Il peut paraître invraisemblable de demander à un otage encore en détention et sans aucun espoir de liberté de traîner ses geôliers devant la justice. Pourtant, il suffirait à un seul pays d’oser pour créer un précédent. Mais pour qu’un dirigeant africain en ait le courage, il doit appartenir à cette catégorie d’individus qui perçoivent le patrimoine de leur pays comme une fortune héritée du passé qu’ils ont la charge de perpétuer, voire d’accroître, au profit des générations futures. Malheureusement, la plupart d’entre eux hypothèquent l’avenir de leurs pays et de leurs peuples pour des dividendes immédiats. Ils attisent les divisions ethniques, manipulent les Constitutions, ont recours à la fraude électorale et adoptent l’improvisation et le pilotage à vue comme méthodes de gouvernement. Ils ont, pour seul souci, leur survie politique et leur maintien au pouvoir.
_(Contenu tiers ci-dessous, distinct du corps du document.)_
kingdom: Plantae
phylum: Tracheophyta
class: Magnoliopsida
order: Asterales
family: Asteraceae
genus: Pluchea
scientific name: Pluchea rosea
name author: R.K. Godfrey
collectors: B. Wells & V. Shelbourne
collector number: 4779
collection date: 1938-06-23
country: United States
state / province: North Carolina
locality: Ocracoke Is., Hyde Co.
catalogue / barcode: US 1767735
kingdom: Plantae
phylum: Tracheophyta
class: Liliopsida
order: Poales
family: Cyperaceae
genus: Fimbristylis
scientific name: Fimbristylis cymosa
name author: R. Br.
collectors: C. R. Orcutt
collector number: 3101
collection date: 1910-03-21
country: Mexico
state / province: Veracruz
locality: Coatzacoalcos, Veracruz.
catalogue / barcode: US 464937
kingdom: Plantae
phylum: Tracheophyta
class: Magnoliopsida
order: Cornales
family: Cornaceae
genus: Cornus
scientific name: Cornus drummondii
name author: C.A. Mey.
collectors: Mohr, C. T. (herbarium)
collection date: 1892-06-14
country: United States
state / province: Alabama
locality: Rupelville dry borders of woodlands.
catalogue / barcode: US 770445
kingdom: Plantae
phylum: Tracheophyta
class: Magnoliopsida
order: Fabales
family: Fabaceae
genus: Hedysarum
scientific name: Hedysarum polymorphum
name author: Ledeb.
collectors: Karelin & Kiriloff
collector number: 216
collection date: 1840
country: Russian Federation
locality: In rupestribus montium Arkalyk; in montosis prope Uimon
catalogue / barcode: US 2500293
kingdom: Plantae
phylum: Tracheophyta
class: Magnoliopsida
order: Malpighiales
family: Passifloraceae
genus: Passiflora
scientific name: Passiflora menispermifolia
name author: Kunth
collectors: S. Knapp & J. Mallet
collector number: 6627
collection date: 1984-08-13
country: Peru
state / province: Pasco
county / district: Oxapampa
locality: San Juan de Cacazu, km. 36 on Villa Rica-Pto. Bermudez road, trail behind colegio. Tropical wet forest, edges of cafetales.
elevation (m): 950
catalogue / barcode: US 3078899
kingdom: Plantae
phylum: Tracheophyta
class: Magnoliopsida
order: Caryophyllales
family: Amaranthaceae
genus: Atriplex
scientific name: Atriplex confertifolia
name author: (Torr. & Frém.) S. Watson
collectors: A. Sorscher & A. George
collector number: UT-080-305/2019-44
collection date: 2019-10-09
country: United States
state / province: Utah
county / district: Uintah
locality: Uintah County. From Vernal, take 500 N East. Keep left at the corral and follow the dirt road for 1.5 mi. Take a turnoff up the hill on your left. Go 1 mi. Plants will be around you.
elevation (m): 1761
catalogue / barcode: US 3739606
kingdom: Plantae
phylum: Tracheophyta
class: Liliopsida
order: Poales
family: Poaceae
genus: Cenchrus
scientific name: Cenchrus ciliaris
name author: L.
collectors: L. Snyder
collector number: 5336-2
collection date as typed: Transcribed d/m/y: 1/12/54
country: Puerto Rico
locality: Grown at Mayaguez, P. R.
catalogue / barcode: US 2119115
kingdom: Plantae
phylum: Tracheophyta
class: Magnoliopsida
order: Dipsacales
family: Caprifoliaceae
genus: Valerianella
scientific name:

Les conséquences, catastrophiques, de cette situation se mesurent à la persistance, voir à l’aggravation des problèmes qui font que les Africains demeurent les “ damnés de la terre ” près de 40 ans après leur accession à l’indépendance (12).
Sanou Mbaye
Notes :
(1) La liste des pays émergents comprend des pays comme l’Argentine, le Brésil, la Chine, Hong Kong, le Mexique, Taiwan, Singapour….
(2) Ibrahim Wade : « Ces puissantes officines qui notent les Etats », Le Monde diplomatique, février 1997.
(3) Les accords de Bretton Woods ? conclus le 22 juillet 1944 entre les quarante-quatre pays, alors membres de l’ONU mais non ratifiés par l’URSS, ont alors créé deux institutions : le FMI et la Banque mondiale.
(4) Lire Colette Braeckman, “ Bataille pour la terre au Zimbabwe ”, Le Monde diplomatique, avril 2002 et Eric Toussaint, “ Briser la spirale infernale de la dette ”, Le monde diplomatique, septembre 1999.
(5) Cf. “ Left out in the cold ”, Financial Times, Londres, 20 mai 1996.
(6) “ Reforms catch the eyes ”, Financial Times, 20 mai 1996.
(7) HSBC’s World Economic Watch, 11 octobre 2001, rapport fondé sur des données fournies par le Bureau d’analyse économique des Etats Unis.
(8) Lire “ Un fonds monétaire africain, pour quoi faire ? ”, Le Monde diplomatique, août 1986.
(9) Lire Sanou Mbaye “ Souhaitable union des économies africaines ”, Le Monde diplomatique, septembre 1995.
(10) Le Nepad est né de la fusion du MAP (Millenium African renaissance programme) des présidents Thabo Mbeki (Afrique du Sud), Abdelaziz Bouteflika (Algérie) et Olusegun Obasanjo (Nigeria) et du plan Oméga du président sénégalais Abdoulaye Wade.
(11) Lire Joseph Stiglitz, “ FMI : la preuve par l’Ethiopie ”, Le Monde diplomatique, avril 2002.
(12) Lire Aminata Traoré, Le Viol de l’imaginaire, Actes Sud-Fayard, Paris, 2002.